Justin Littleton getting laid.

Knock Knock. Who's there? The police. Your family is dead.

Real jokes.

Why is a giraffe's neck so long? Because it's head's so far from his body.

What do you call a fish without an eye? fsh.

Rebecca Black was taking a leisurely stroll on a Friday afternoon. She was consumed by a lion.

ME: HEY ZACH DO YOU KNOW WHO LIKES YOU................... ZACH: NO!... WHO.... ME: DO YOU REALLY WANT TO KNOW??? ZACH:....YEAH!!!!!!!!!! ME: OKAYYYYYYYYYYYYYYYYY NOBODY!!!!!!!!!!!!! HAHAHAHAHAHHAHAHAHAHAHA

Why did the penguin cross the road? Chicken

What did Tommy's father tell him on Christmas? Nothing, he was violently stabbed to death on Christmas Eve.

I had sex with the Earth, and out came global warming...Imagine what will happen if i had sex with Obama?

Why did Sally fall off the swing? Because she had no arms. Knock knock Who's there Not Sally

What's the difference between a hooker and an onion? I cried when I cut up the onion.

An Arian man walks into a German-owned bar and asks to use the restroom.
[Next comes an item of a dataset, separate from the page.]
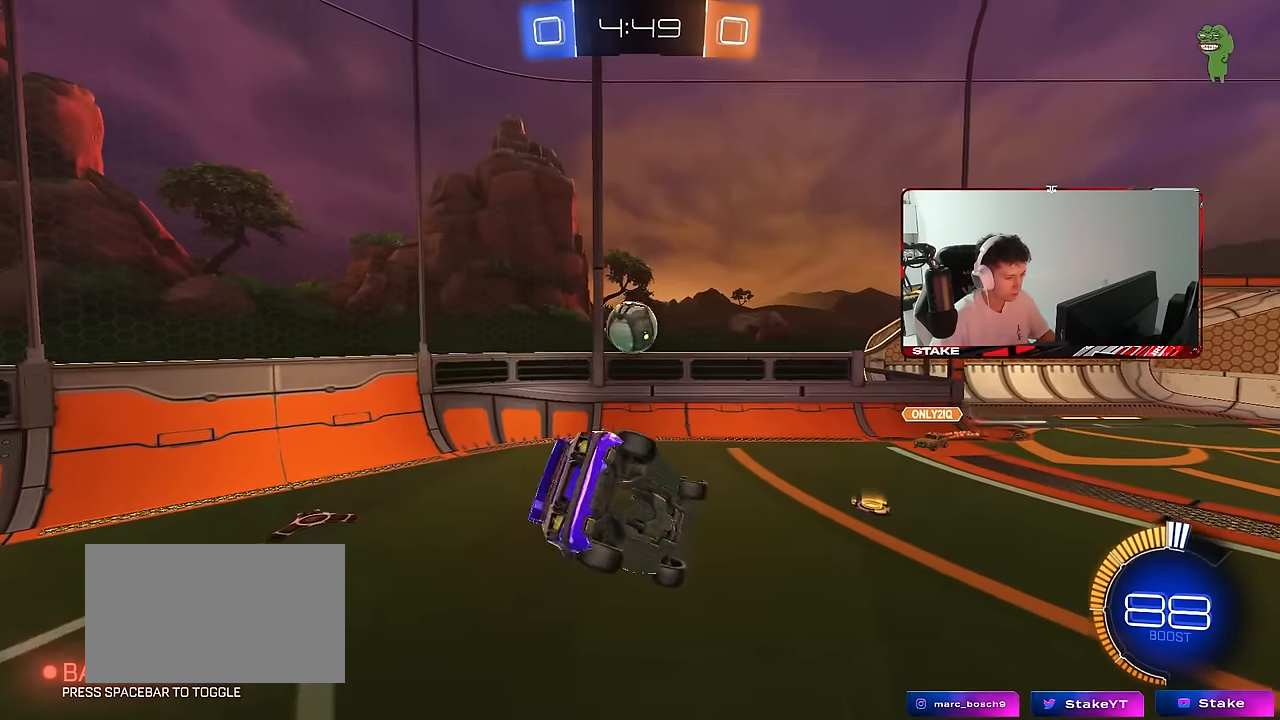
{"keys": ["d", "w"], "mouse": [], "mouse_move": "still", "events": [[83, "shift", "up"], [183, "w", "up"], [417, "w", "down"]]}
The bartender sees this acceptable and allows it. Soon after, a Jewish man asks the same question, but this time the bartender said no. The Jewish man thought it was an outrage and demanded why, so the bartender calmly explained to him that the Arian man was still using the restroom and that when he was finished the Jewish man was free to poo as he pleased.

What do elephants have that no other animal has? Baby elephants.

Did you hear about the anorexic with the yeast infection? Apparently she's really good at math, and if she can overcome her afflictions she wants to become an accountant one day.

Why hasn't Justin Bieber gone through puberty. Usher Chopped his balls off.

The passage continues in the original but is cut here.